I just noticed that the Supreme Court has granted certiorari to hear a case in which the federal government is accused of violating the Religious Freedom Restoration Act of 1993 by seizing hallucinogenic controlled substances that are used by a religious group in religious tea ceremonies. The case is Gonzales v. O Centro Espirita Beneficiente Uniao do Vegetal, No. 04-1084 (below on appeal it was O Centro Espirita Beneficiente Uniao do Vegetal v. Ashcroft, 389 F.3d 973 (10th Cir. 2004)). Peyote, anyone?
In O Centro Espirita, a panel of the Tenth Circuit Court of Appeals had upheld an injunction against the federal government, enjoining the government from relying on the federal Controlled Substances Act and the United Nations Convention on Psychotropic Substances to prevent Uniao do Vegetal and its members from using the hallucinogen hoasca in its sacramental rituals. O Centro Espirita Beneficiente Uniao Do Vegetal v. Ashcroft, 342 F.3d 1170 (10th Cir. 2003). The injunction relied on the Religious Freedom Restoration Act for its basis. This case proves to be interesting since the Religious Freedom Restoration Act was Congress’s attempt (held to be unconstitutional as applied to the states in City of Boerne v.
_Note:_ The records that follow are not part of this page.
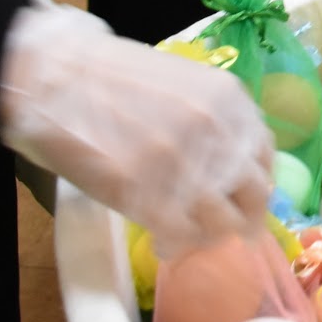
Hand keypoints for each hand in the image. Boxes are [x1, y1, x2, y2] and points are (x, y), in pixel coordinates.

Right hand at [0, 3, 272, 256]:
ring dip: (208, 235)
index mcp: (229, 101)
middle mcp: (219, 135)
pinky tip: (163, 242)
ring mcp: (186, 169)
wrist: (57, 78)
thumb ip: (213, 119)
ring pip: (221, 223)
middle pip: (253, 194)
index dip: (256, 182)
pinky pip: (181, 237)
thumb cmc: (111, 76)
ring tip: (189, 235)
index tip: (245, 196)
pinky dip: (175, 246)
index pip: (264, 154)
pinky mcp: (150, 198)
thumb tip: (228, 159)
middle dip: (245, 218)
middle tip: (233, 231)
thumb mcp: (183, 83)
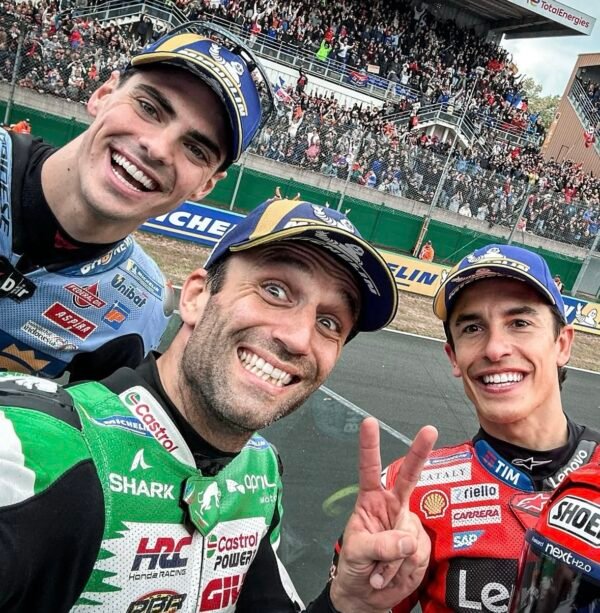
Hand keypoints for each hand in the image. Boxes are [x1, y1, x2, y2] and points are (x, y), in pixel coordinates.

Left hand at [330, 417, 437, 612]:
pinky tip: (391, 574)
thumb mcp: (357, 552)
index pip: (369, 469)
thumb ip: (380, 545)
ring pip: (409, 534)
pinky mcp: (420, 546)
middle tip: (429, 430)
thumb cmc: (354, 567)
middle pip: (409, 477)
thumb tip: (407, 539)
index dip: (369, 446)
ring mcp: (408, 526)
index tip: (369, 422)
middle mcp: (392, 507)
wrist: (365, 597)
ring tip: (379, 569)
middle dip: (420, 452)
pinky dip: (401, 570)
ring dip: (392, 559)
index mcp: (370, 501)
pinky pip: (417, 555)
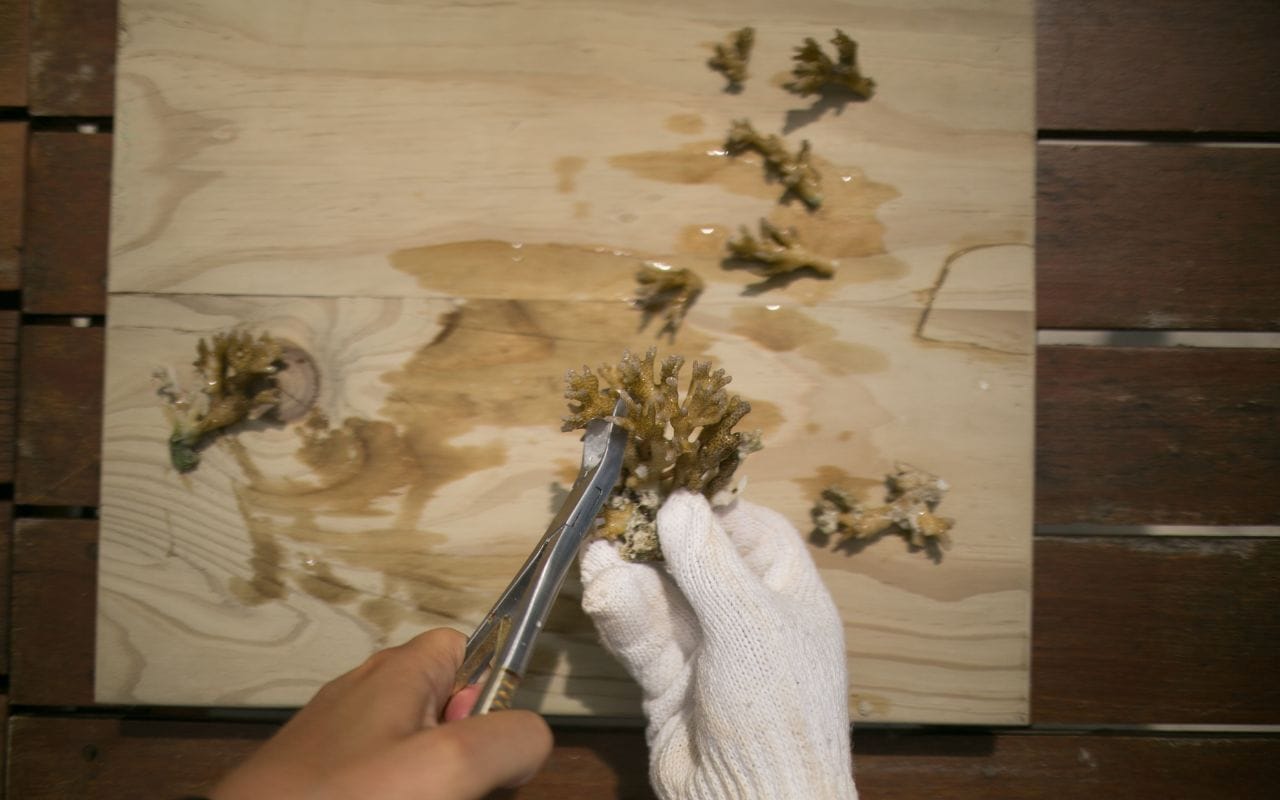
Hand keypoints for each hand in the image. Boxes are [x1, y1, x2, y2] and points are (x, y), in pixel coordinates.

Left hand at [211, 628, 551, 799]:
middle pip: (450, 715)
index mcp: (398, 672)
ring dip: (435, 788)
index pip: (470, 650)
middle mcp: (366, 698)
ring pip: (417, 763)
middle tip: (451, 796)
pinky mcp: (319, 785)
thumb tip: (531, 738)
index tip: (487, 748)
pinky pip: (383, 785)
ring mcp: (338, 747)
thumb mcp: (449, 765)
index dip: (493, 695)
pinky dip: (397, 797)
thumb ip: (510, 738)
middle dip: (467, 762)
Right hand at [581, 491, 856, 799]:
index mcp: (789, 597)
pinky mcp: (668, 682)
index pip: (755, 533)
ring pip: (661, 598)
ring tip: (599, 558)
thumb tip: (678, 502)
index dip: (716, 511)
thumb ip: (708, 563)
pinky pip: (641, 637)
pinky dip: (621, 615)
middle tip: (621, 518)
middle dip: (657, 542)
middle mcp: (749, 619)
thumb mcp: (748, 624)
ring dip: (629, 578)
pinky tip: (601, 591)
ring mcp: (706, 651)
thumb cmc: (776, 711)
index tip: (674, 490)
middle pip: (698, 561)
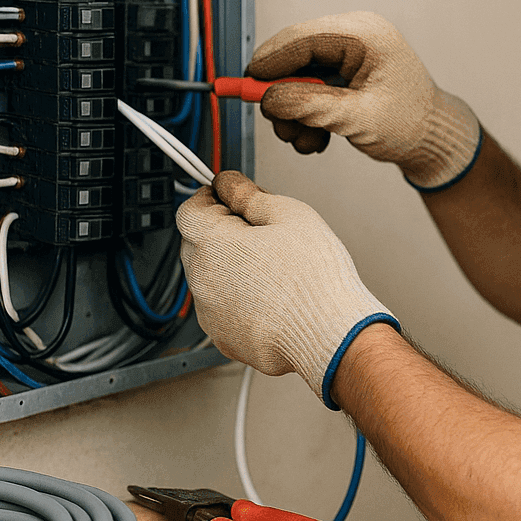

Flores, 521 U.S. 507, 519 (1997)) to hit back after the Supreme Court held in Employment Division v. Smith, 494 U.S. 872 (1990), that a generally applicable and neutral law can apply to infringe on the free exercise of religion regardless of whether the government could demonstrate a compelling state interest for such infringement of free exercise. Smith, 494 U.S. at 885. This holding basically overturned what had been the standard rule for some time regarding the free exercise of religion: that the government could only infringe on it through a neutral law if it could demonstrate a compelling state interest for doing so. Sherbert v. Verner, 374 U.S. 398 (1963); Wisconsin v. Yoder, 406 U.S. 205 (1972). Justice Scalia, in writing the majority opinion in Smith justified this holding with reference to the famous case upholding laws criminalizing the religious practice of polygamy, Reynolds v. United States, 98 U.S. 145 (1879):
To make an individual’s obligation to obey such a [generally applicable law] contingent upon the law’s coincidence with his religious beliefs, except where the State’s interest is “compelling” — permitting him, by virtue of his beliefs, “to become a law unto himself,” Reynolds v. United States, 98 U.S., at 167 — contradicts both constitutional tradition and common sense.
Smith, 494 U.S. at 885. The Tenth Circuit in O Centro Espirita affirmed the injunction en banc. Although City of Boerne held the Religious Freedom Restoration Act, which was Congress’s attempt to overturn the Supreme Court’s holding in Smith, was unconstitutional as applied to the states, it is still valid as applied to the federal government. Hence, this case will be interesting, depending on whether the Supreme Court upholds that posture–that the Religious Freedom Restoration Act applies to the federal government causing the exact opposite result from the Smith case, in which religious use of peyote was in issue.